Records for the task -

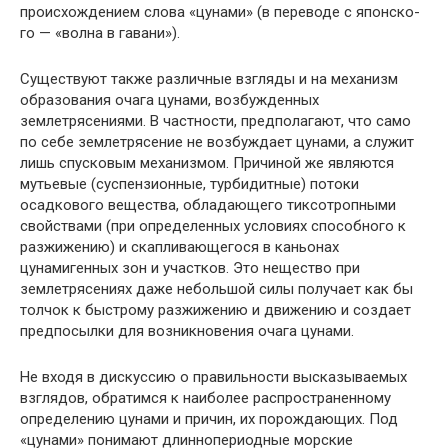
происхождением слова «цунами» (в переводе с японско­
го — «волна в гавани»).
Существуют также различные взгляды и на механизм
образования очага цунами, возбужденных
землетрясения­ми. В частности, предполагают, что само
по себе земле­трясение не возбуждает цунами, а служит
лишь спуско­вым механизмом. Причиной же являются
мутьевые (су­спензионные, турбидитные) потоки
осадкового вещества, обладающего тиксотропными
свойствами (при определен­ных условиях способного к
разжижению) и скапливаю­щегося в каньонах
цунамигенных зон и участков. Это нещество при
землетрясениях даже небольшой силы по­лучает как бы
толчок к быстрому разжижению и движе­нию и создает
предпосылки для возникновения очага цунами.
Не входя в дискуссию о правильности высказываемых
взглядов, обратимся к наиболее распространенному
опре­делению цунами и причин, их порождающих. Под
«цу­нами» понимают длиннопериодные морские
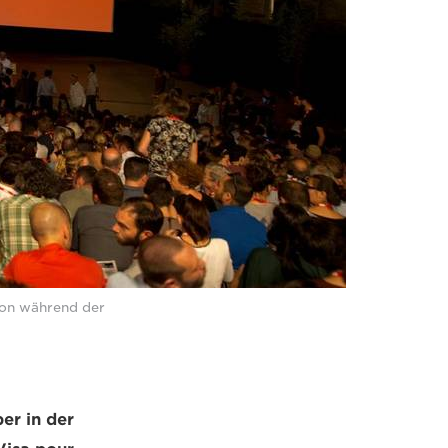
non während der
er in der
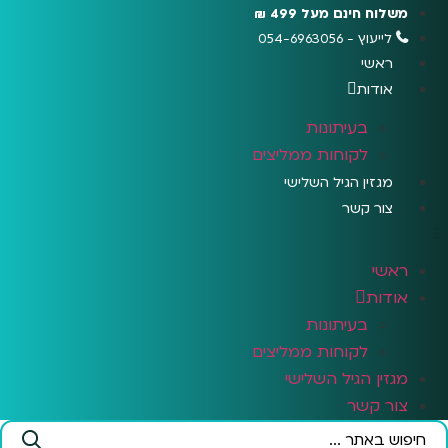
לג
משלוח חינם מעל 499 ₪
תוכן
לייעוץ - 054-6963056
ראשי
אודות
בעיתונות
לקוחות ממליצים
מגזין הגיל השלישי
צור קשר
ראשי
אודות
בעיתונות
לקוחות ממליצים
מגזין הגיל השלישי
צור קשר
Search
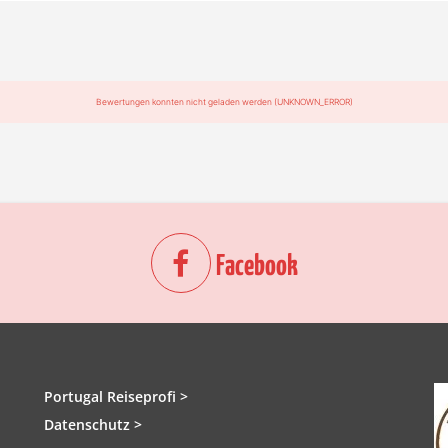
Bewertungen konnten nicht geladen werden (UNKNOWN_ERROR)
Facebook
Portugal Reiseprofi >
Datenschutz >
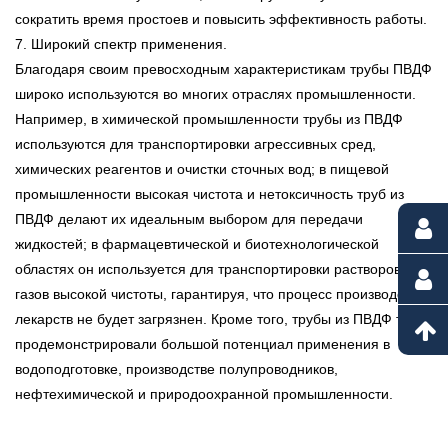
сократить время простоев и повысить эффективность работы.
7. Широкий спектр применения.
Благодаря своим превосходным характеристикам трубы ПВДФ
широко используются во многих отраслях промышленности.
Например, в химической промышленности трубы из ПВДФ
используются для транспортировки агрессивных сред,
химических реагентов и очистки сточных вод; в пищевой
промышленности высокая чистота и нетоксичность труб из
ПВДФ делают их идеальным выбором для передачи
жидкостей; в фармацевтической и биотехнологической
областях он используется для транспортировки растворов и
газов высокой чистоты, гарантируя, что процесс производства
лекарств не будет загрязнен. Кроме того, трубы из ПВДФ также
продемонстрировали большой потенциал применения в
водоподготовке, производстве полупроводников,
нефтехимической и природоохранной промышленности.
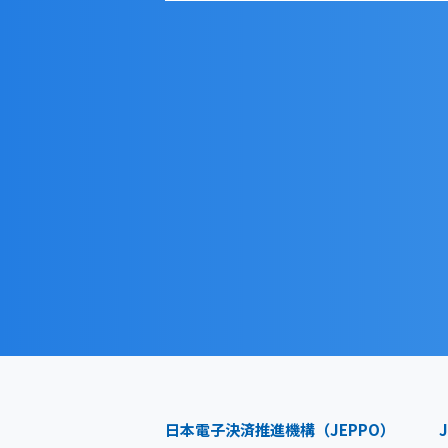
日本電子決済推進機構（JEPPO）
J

Work to complete -
Find every line in the records that uses the string "разжижению", then copy it.

Response -
разжижению) и скапливаю­щегося в каньонах
толчок к быстрому разжижению и движе­нию и создает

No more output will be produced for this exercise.